**Activity**
Both the line containing "[763,430,906,443] community-facing project" and the line containing "[397,447,636,460] evaluate and" belong to the span. Output exactly that span from the listing below, and nothing outside it.

**Provided data**
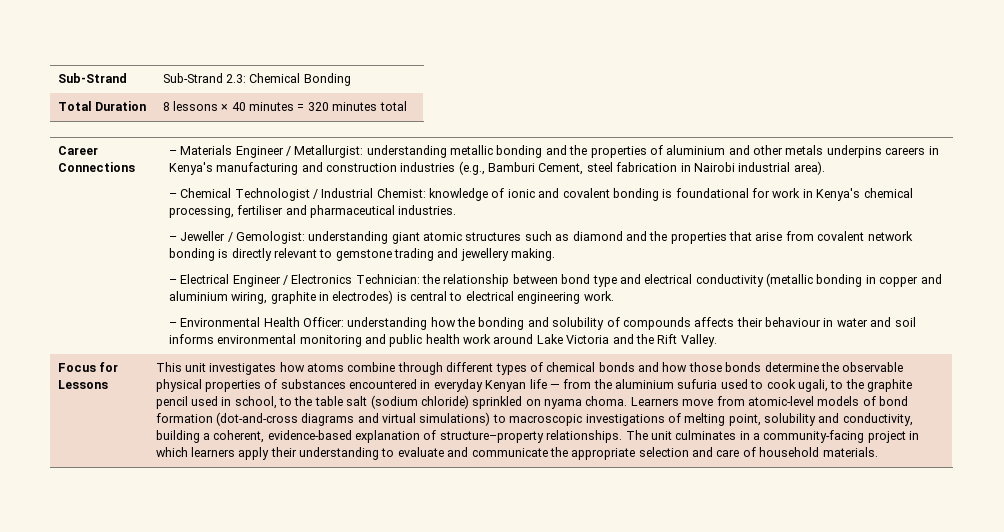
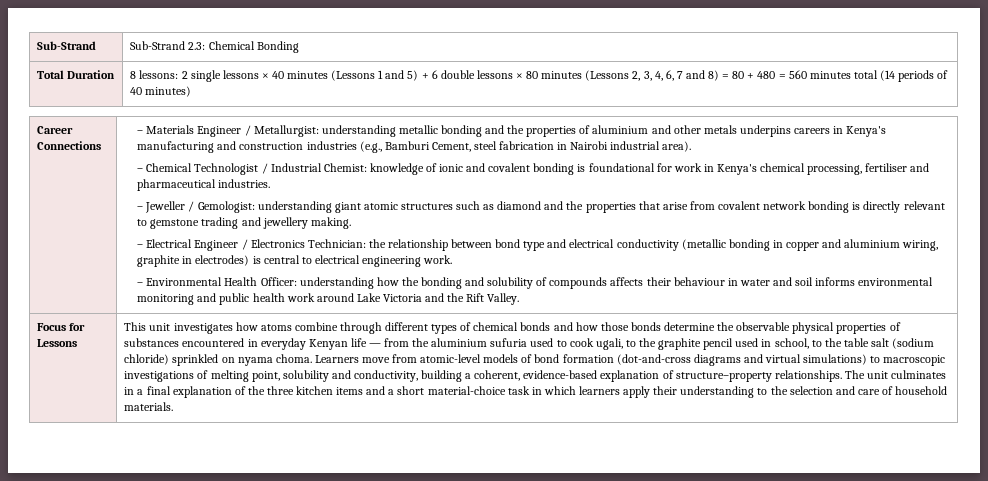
(170, 106) none -> [139,70,221,82] lessons: 2 single
[297,101,407,111] = 320 minutes total -> [331,70,949,82] [130,86,192,97] (Lessons 1 and 5) + 6 double lessons × 80 minutes (Lessons 2, 3, 4, 6, 7 and 8) = 80 + 480 = 560 minutes total (14 periods of 40 minutes)
[763,430,906,443] community-facing project -> [146,386,530,398] final explanation of the three kitchen items and a short material-choice task
[397,447,636,460] evaluate and communicate the appropriate -> [770,386,788,395] the

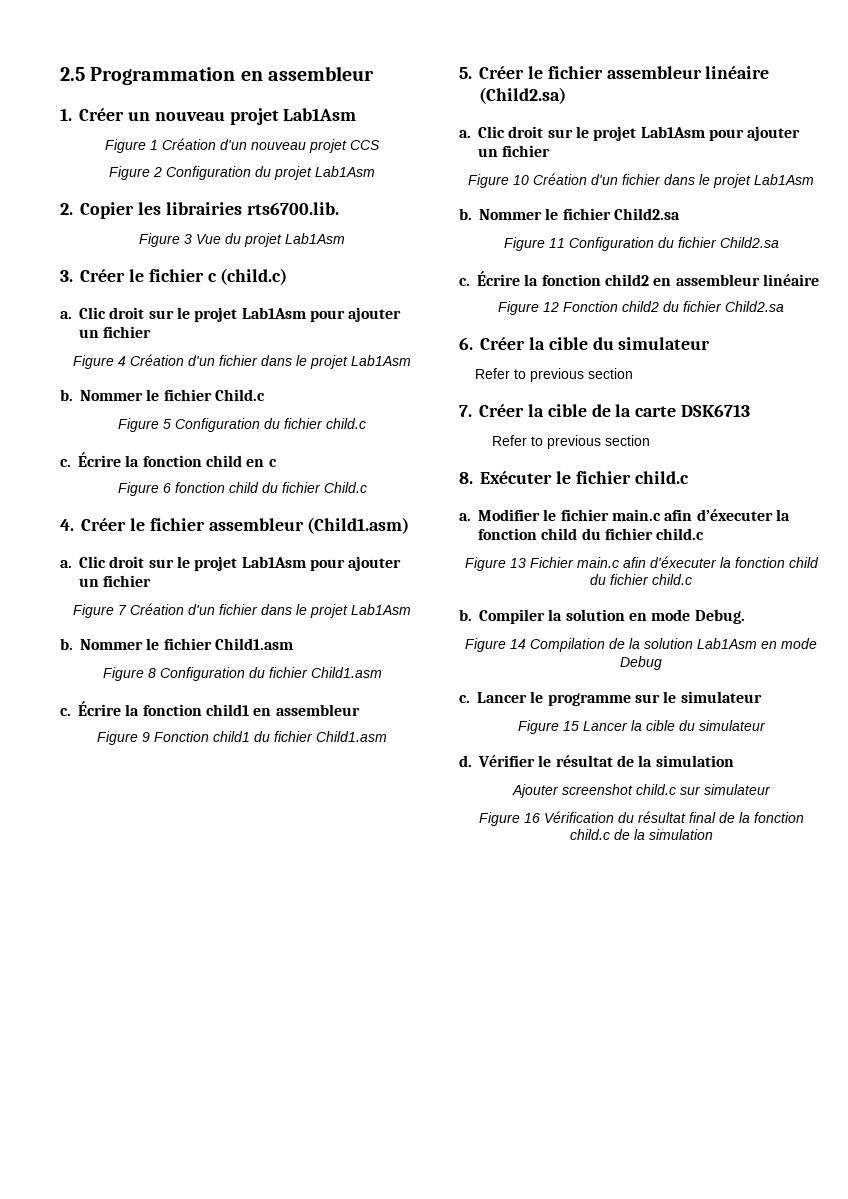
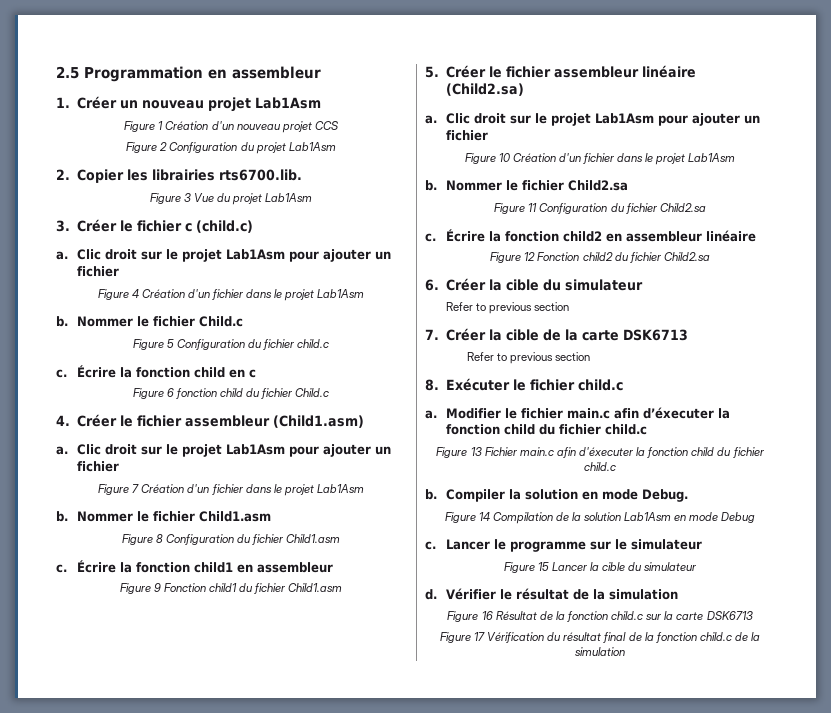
[511,784,771,798] [478,812,540,826] Ajouter screenshot child.c sur simulateur // Figure 16 -> [447,611,753,622] [439,632,486,643] Figure 16 Résultat de la fonction child.c sur la carte DSK6713 // Figure 17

**Your solution**
[763,430,906,443] community-facing project -> [146,386,530,398] final explanation of the three kitchen items and a short material-choice task
[397,447,636,460] evaluate and communicate the appropriate -> [770,386,788,395] the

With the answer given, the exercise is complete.